> EXPLORE THE MATERIAL:
1 > Duplicate a passage from the printer forum thread. Begin at the words "## RGF (Sep" and stop after "wait and see.".
2 > In the printer forum thread, why does RGF hold off on upgrading to a 24" printer? Answer in one to three sentences.
3 > According to the printer forum thread, what printer does RGF currently own?

Yes I would love to replace my workhorse Pro -100 with a 17" model and Canon please give us larger ink tanks.


----------



## JonAustin (Sep 3, 2015)

*Re: New PIXMA Pro Printer Coming [CR2]*



lglass12189 said:


> Yes I would love to replace my workhorse Pro -100 with a 17" model and Canon please give us larger ink tanks.



+1 on the larger ink tanks!

My Canon Pro-100 more than meets my inkjet printing needs; I love its print quality, flexibility and wireless capabilities. In fact, I've bought a few on special / out of kits for less than it costs to buy a complete set of ink tanks, just to scavenge the tanks, and then gave away the printers. But it will be interesting to see what they announce.


----------



## RGF (Sep 3, 2015)

*Re: New PIXMA Pro Printer Coming [CR2]*

I currently have an Epson 4880 and would like to upgrade to a 24" printer. With the new print technology coming out from both Canon and Epson I will sit tight and wait and see.


----------



## DanN (Sep 3, 2015)

> DATA EXCERPTS:
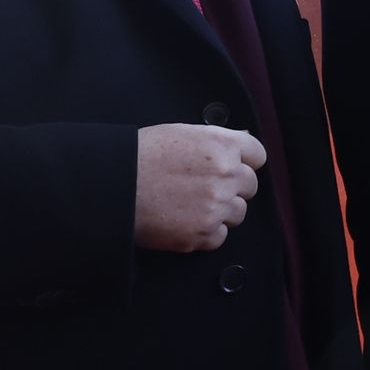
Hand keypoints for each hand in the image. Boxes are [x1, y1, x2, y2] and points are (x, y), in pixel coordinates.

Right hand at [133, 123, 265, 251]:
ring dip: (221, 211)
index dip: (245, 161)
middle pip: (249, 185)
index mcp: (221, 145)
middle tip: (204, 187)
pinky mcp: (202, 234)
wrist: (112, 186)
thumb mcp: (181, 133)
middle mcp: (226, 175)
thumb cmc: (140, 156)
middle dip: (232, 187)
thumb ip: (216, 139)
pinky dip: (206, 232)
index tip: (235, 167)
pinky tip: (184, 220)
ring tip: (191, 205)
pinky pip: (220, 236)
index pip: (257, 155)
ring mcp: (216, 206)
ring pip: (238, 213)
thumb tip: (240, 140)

...

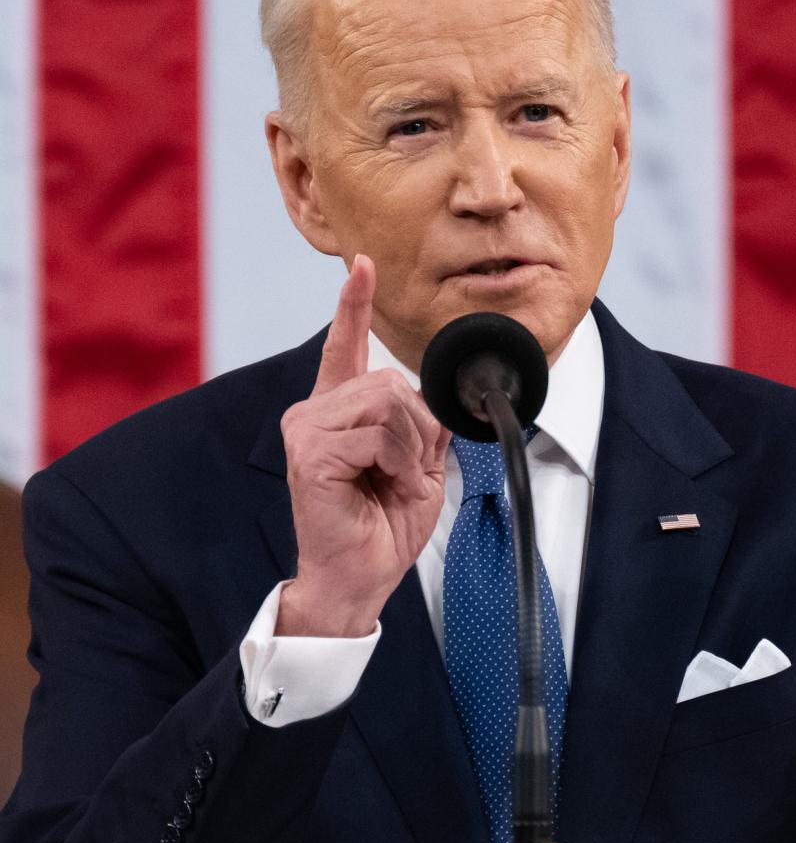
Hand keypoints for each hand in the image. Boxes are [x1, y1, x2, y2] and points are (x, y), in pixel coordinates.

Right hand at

--

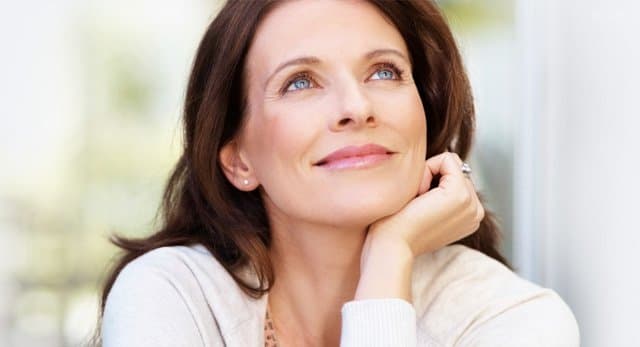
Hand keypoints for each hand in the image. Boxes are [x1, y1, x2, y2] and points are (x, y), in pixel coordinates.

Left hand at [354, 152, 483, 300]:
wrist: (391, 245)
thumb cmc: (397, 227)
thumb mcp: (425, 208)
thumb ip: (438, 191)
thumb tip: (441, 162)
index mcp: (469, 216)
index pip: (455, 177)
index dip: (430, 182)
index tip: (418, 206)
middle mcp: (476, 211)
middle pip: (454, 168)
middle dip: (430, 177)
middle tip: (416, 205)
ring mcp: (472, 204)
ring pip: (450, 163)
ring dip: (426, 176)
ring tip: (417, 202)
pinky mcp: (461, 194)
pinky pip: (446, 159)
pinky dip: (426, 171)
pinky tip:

> TASK-BY-TASK OUTPUTS:
1 >
## RGF (Sep 3, 2015)

*Re: New PIXMA Pro Printer Coming [CR2]*

I currently have an Epson 4880 and would like to upgrade to a 24" printer. With the new print technology coming out from both Canon and Epson I will sit tight and wait and see.

2 > New print technology is coming out from both Canon and Epson. RGF will therefore sit tight and wait to see it before replacing the current Epson 4880 with a 24" printer.

3 > An Epson 4880.